Wolfie e Victoria parlano della routinarietà del DCA, e della conseguente paura a lasciarlo andare, nella sensazione che dopo rimanga un “vuoto” troppo difficile da colmare.
È inevitabile che dopo tanti anni passati con un DCA, questo diventi in un certo senso parte integrante della nostra vita. E ciò rende difficile il lasciarlo andare, perché si ha sempre timore a “lasciare la strada vecchia per la nuova”. In fin dei conti, un DCA è una malattia ma, paradossalmente, si rivela un meccanismo di coping così efficace da rappresentare, sebbene in maniera distorta, anche una cura. Nel momento in cui si sceglie un sintomo, è come se si scegliesse di andare a piantare una bandiera sulla cima dell’Everest, per dimostrare a noi stesse e agli altri che siamo capaci di portare a termine un progetto. Dimostrare che siamo capaci di non avere fame, sete, freddo, bisogno, desiderio è ciò che spinge a salire sempre più in alto. Certo, poi ci si rende conto che quello che avevamo intrapreso era un progetto fallimentare, che era una strategia che non conduceva da nessuna parte. Però è in quel progetto fallimentare che abbiamo investito tutte noi stesse. Perciò, forse, quel che serve per abbandonare la posizione, è che vengano riconosciute la sofferenza e il coraggio. E dunque, ragazze, voglio dirvi che la vostra sofferenza ed il vostro coraggio mi sono chiari, palesi, evidenti. Che scorgo la vostra dolorosa arrampicata e posso sentire la lotta disperata verso una vita che ogni giorno incanta e sotterra. Voglio dirvi che il vostro coraggio potete adesso usarlo per fare qualcosa per voi stesse, non più contro voi stesse. E che lo sforzo che farete per percorrere la strada del ricovero, data la vostra volontà, si rivelerà sicuramente, alla lunga, un successo.

Jonny ammette che la sua non-progressione nel percorso di ricovero, è legata a una sua attuale non-volontà di fare passi avanti. ShadeOfTheSun quota le sue parole.
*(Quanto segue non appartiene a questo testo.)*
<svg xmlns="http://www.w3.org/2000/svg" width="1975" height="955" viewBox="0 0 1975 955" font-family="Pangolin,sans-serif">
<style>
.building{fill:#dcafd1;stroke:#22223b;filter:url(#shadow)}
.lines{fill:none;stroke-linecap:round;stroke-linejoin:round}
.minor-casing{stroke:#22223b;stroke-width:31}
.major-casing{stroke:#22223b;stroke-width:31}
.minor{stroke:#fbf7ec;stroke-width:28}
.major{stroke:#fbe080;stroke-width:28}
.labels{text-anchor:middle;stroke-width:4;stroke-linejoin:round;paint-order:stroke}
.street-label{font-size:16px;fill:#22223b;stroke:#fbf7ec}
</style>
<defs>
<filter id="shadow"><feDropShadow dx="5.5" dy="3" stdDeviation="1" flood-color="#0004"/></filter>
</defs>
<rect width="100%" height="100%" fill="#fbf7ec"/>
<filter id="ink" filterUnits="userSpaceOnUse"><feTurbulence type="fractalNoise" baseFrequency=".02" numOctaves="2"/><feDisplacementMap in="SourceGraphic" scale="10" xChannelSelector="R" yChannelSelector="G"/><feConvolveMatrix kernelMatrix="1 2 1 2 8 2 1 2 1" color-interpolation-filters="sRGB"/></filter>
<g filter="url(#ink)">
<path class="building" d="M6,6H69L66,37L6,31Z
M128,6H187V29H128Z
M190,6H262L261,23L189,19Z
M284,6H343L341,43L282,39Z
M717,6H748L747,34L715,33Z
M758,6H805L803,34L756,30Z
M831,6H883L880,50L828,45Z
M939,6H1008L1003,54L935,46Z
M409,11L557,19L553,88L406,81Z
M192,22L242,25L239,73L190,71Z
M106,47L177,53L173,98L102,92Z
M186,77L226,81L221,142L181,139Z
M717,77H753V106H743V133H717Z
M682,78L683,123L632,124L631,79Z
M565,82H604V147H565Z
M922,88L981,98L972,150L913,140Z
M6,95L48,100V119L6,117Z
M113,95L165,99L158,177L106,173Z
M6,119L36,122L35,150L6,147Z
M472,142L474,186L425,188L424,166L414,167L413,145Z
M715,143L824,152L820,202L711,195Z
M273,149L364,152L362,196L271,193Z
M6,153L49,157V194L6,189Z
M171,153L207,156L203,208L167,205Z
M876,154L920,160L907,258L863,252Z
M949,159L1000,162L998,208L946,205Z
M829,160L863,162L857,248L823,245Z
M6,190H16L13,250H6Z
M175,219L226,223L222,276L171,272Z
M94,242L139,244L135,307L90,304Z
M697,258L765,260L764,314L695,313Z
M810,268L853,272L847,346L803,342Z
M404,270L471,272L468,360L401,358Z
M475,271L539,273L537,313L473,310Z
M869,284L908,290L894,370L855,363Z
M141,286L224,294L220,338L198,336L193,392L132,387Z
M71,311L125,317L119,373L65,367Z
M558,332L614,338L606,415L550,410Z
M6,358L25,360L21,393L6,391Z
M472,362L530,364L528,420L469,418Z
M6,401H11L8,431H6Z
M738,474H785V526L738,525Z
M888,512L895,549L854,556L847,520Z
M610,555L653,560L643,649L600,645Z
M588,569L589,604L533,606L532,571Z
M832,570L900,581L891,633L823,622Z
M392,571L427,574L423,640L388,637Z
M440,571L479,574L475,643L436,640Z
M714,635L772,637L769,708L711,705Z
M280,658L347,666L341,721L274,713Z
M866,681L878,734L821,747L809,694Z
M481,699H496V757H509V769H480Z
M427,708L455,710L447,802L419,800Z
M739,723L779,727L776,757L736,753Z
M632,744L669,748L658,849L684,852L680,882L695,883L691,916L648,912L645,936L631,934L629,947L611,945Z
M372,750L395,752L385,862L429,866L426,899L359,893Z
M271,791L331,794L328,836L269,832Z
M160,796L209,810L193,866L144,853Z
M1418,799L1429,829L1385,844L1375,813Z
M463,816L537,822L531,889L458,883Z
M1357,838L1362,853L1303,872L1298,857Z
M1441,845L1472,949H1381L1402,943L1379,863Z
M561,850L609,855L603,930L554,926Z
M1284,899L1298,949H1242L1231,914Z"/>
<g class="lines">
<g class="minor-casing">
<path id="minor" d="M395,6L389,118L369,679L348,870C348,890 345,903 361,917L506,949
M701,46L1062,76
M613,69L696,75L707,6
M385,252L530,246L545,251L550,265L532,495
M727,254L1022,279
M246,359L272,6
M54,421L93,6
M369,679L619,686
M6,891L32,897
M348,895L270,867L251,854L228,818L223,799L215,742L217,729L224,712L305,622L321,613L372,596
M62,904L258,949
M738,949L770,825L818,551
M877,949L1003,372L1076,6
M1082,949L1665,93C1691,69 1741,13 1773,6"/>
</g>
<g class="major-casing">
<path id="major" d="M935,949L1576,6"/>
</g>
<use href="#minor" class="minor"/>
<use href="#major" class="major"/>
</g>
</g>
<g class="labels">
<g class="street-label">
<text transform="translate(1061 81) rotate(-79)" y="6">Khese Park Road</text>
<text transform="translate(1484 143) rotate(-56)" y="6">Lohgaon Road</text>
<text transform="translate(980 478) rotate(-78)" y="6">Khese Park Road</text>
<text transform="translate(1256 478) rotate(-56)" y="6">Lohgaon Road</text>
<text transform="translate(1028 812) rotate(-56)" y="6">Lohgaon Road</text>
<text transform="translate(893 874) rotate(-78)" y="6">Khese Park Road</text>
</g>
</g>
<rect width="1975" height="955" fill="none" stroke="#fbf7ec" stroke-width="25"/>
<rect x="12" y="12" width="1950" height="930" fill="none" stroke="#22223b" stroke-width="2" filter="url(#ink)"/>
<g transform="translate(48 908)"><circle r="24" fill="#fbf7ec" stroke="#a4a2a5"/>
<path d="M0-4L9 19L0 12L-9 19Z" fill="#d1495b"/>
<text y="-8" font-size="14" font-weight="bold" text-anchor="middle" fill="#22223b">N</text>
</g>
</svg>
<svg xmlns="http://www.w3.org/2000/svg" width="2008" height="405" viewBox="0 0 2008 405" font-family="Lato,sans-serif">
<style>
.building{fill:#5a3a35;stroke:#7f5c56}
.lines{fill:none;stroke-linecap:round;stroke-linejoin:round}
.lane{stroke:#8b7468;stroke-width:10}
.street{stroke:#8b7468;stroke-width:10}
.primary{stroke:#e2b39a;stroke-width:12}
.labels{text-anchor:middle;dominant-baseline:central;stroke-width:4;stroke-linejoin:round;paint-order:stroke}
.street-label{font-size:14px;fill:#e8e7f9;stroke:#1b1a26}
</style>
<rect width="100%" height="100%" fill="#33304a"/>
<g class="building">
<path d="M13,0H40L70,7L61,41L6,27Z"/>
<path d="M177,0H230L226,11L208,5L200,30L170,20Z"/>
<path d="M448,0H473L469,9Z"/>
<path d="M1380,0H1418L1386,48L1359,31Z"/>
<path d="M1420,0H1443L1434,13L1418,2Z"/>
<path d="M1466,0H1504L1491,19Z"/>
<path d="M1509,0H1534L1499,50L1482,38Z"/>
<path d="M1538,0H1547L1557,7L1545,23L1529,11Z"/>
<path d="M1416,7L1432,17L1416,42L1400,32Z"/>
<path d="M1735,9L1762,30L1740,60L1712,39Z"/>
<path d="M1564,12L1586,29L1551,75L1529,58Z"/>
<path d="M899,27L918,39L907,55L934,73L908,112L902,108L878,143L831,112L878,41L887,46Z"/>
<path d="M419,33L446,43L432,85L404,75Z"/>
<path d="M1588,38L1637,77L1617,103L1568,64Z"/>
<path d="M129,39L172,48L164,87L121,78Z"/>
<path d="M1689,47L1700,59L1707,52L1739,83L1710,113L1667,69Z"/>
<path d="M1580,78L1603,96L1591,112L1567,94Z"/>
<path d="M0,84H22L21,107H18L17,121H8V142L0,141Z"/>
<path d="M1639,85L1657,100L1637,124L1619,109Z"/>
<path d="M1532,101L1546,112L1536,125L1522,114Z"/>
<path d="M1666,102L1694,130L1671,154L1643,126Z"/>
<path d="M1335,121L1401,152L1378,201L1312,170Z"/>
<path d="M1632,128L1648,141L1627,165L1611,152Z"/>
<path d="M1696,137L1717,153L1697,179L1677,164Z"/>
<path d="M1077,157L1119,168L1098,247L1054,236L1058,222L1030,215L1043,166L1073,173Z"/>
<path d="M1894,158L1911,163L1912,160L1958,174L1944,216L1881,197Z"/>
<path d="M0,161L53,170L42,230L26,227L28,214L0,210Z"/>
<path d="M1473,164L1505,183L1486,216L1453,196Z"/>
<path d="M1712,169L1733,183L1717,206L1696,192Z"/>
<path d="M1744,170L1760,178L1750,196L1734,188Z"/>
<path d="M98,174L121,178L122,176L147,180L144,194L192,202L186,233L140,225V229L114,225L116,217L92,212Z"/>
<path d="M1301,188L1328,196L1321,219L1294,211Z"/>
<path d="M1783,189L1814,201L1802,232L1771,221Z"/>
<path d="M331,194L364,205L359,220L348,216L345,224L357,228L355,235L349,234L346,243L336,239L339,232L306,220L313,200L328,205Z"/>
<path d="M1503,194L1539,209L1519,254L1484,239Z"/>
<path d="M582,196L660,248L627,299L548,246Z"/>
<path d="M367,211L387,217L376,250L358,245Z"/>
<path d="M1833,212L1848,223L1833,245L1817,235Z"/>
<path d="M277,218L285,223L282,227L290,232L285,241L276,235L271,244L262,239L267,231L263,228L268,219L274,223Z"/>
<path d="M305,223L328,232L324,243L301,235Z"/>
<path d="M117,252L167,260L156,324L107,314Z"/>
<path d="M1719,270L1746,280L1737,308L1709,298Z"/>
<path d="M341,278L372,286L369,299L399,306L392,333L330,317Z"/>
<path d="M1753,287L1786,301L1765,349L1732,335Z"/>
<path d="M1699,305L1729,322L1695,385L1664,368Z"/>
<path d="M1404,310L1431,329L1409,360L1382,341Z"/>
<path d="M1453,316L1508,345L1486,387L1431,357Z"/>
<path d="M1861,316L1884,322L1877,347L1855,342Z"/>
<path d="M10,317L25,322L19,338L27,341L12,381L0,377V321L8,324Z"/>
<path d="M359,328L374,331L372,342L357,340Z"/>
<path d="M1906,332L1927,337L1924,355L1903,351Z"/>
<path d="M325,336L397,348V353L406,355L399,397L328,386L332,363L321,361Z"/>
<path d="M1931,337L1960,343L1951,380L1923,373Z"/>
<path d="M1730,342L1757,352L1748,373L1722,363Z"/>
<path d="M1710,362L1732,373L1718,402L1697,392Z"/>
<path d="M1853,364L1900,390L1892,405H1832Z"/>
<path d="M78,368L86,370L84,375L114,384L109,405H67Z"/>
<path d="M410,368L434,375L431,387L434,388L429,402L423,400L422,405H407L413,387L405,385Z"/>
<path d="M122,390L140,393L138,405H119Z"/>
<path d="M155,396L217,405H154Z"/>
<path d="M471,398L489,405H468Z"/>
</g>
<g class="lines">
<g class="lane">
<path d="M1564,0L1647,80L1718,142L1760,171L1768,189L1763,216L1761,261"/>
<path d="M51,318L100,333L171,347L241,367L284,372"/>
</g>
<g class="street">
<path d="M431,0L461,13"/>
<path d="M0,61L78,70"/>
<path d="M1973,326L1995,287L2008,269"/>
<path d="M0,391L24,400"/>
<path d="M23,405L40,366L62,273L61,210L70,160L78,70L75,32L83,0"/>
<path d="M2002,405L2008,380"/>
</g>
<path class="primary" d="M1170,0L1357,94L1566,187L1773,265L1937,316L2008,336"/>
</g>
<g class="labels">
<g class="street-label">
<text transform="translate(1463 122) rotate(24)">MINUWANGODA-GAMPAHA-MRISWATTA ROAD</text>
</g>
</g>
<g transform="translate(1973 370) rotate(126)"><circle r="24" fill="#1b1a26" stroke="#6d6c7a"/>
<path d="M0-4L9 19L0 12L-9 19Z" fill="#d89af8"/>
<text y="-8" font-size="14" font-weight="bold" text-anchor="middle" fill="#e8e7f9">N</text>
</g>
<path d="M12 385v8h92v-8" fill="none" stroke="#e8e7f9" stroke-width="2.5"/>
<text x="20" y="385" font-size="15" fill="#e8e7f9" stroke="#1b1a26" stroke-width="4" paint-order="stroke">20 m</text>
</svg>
Di fronte a un commento del genere (e, Jonny, l’ho riletto un’infinità di volte) non posso che dire: rispetto. So che tutti i momenti della vita non sono uguali. Se anche solo 6 anni fa qualcuno mi avesse detto che un giorno io mi sarei dedicata a questo blog, avrei telefonato al CIM. Questo solo per dire che non tutti i momenti della vita effettivamente sono adatti per iniziare un percorso di ricovero. Ed è giusto che ciascuna si prenda i propri tempi ed inizi questo percorso nel momento in cui si sente pronta ad accettarlo senza riserve, altresì ne conseguirebbero inevitabili ricadute che servirebbero solo a rafforzare l’idea di fallimento e ad allontanare dalla strada del ricovero. Perciò, se sentite che adesso non siete pronte, aspettate il vostro momento. Ma, mi raccomando, non utilizzate l’attesa come una scusa. Il “momento giusto” non arriva dal cielo. Non è che vi svegliate una mattina e dite: “Oh, guarda un po’, oggi è la mia giornata, vai che inizio a combattere contro l’anoressia!”… no, non succede purtroppo. Siete voi che dovete crearvi il vostro “momento giusto”. Darvi un’opportunità. Perché in realtà non è vero che non volete combattere. Non è vero che volete passare il resto della vostra vita con l’anoressia. Perché nessuno sceglie e convive con un male percependolo come tale, ma solo se, per sbaglio, lo viene a considerare un bene rispetto a qualcos’altro che viene percepito come un male maggiore. È questo su cui dovete lavorare: su ciò che ci sta dietro. Perché sarà questa la chiave che darà l’avvio al vostro processo di cambiamento, alla vostra strada di ricovero. So cosa significa avere la vita dentro che avete voi, ragazze. È così tanta, talmente tanta che a volte sembra abbia il paradossale potere di uccidere.